THE TASK. Copy out every line of text in the records below, character for character and in the same order. Leave out the picture placeholders.

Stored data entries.
┏━━
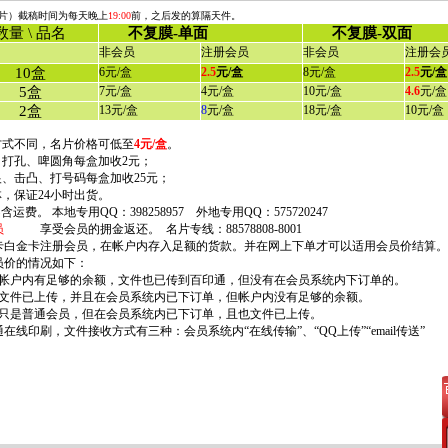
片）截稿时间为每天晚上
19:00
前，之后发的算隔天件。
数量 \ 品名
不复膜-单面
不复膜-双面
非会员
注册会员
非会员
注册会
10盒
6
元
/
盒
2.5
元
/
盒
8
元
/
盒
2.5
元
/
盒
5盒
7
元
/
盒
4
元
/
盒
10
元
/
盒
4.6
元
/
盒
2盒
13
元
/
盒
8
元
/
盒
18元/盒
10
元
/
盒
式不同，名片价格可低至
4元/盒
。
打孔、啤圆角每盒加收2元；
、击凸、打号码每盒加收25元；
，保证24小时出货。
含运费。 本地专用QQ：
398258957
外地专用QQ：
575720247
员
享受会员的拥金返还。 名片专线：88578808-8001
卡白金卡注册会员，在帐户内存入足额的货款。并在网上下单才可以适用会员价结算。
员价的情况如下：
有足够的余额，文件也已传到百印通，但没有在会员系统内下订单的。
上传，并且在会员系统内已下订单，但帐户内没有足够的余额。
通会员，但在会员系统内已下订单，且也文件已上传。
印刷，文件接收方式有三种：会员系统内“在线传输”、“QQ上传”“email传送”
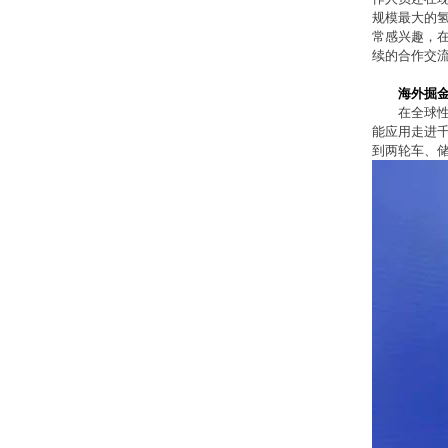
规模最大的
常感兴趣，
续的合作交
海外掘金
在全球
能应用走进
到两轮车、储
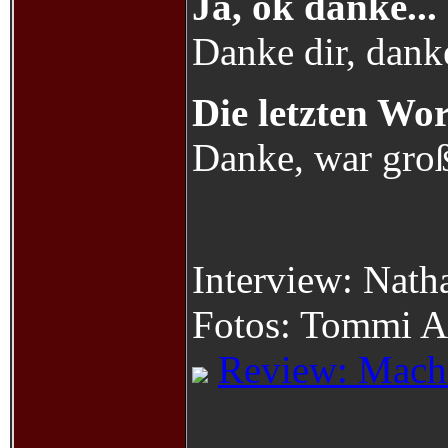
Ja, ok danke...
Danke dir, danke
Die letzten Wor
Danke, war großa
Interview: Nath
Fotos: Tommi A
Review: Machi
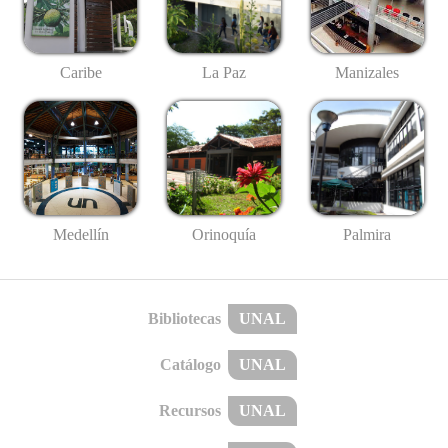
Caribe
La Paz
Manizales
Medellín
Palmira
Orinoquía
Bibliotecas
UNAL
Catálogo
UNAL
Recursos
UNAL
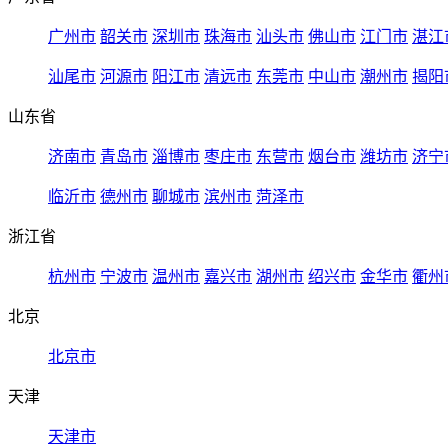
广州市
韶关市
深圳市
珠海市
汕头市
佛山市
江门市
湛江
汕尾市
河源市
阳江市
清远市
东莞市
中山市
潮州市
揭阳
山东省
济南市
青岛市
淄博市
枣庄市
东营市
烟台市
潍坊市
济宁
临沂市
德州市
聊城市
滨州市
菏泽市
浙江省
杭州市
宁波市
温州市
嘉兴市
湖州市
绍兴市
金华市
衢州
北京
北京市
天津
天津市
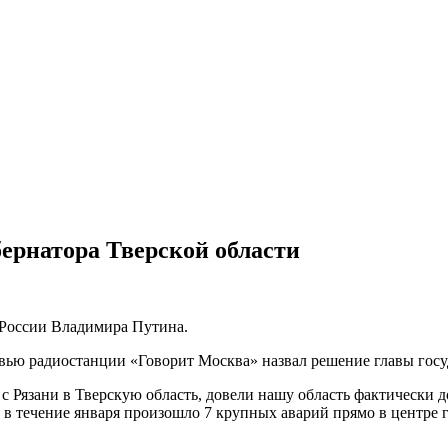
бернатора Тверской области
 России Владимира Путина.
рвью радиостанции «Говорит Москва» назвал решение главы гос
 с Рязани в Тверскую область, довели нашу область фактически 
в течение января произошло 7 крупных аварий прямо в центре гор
┗━━
FINAL ANSWER.
片）截稿时间为每天晚上
19:00
前，之后发的算隔天件。
数量 \ 品名
不复膜-单面
不复膜-双面
非会员
注册会员
非会员
注册会
10盒
6
元
/
盒
2.5
元
/
盒
8
元
/
盒
2.5
元
/
盒
5盒
7
元
/
盒
4
元
/
盒
10
元
/
盒
4.6
元
/
盒
2盒
13
元
/
盒
8
元
/
盒
18元/盒
10
元
/
盒
式不同，名片价格可低至
4元/盒
。
打孔、啤圆角每盒加收2元；
、击凸、打号码每盒加收25元；
，保证24小时出货。
含运费。 本地专用QQ：
398258957
外地专用QQ：
575720247
员
享受会员的拥金返还。 名片专线：88578808-8001
卡白金卡注册会员，在帐户内存入足额的货款。并在网上下单才可以适用会员价结算。
员价的情况如下：
有足够的余额，文件也已传到百印通，但没有在会员系统内下订单的。
上传，并且在会员系统内已下订单，但帐户内没有足够的余额。
通会员，但在会员系统内已下订单，且也文件已上传。
印刷，文件接收方式有三种：会员系统内“在线传输”、“QQ上传”“email传送”
规模最大的
常感兴趣，
续的合作交
海外掘金
在全球
能应用走进
到两轮车、储
Ja, ok danke...
Danke dir, danke
Die letzten Wor
Danke, war großa
Interview: Nath
Fotos: Tommi A
Review: Machi
Caribe
La Paz
Manizales
Medellín
Palmira
Orinoquía
Bibliotecas
UNAL
Catálogo
UNAL
Recursos
UNAL
广州市
韶关市
深圳市
珠海市
汕头市
佛山市
江门市
湛江
汕尾市
河源市
阳江市
清远市
东莞市
中山市
潮州市
揭阳
山东省
济南市
青岛市
淄博市
枣庄市
东营市
烟台市
潍坊市
济宁
临沂市
德州市
聊城市
滨州市
菏泽市
浙江省
杭州市
宁波市
温州市
嘉兴市
湖州市
绍兴市
金华市
衢州
北京
北京市
天津
天津市
бернатора Тверской области
 России Владимира Путина.
рвью радиостанции «Говорит Москва» назвал решение главы гос
 с Рязани в Тверскую область, довели нашу область фактически 
в течение января произошло 7 крупных аварий прямо в центре гор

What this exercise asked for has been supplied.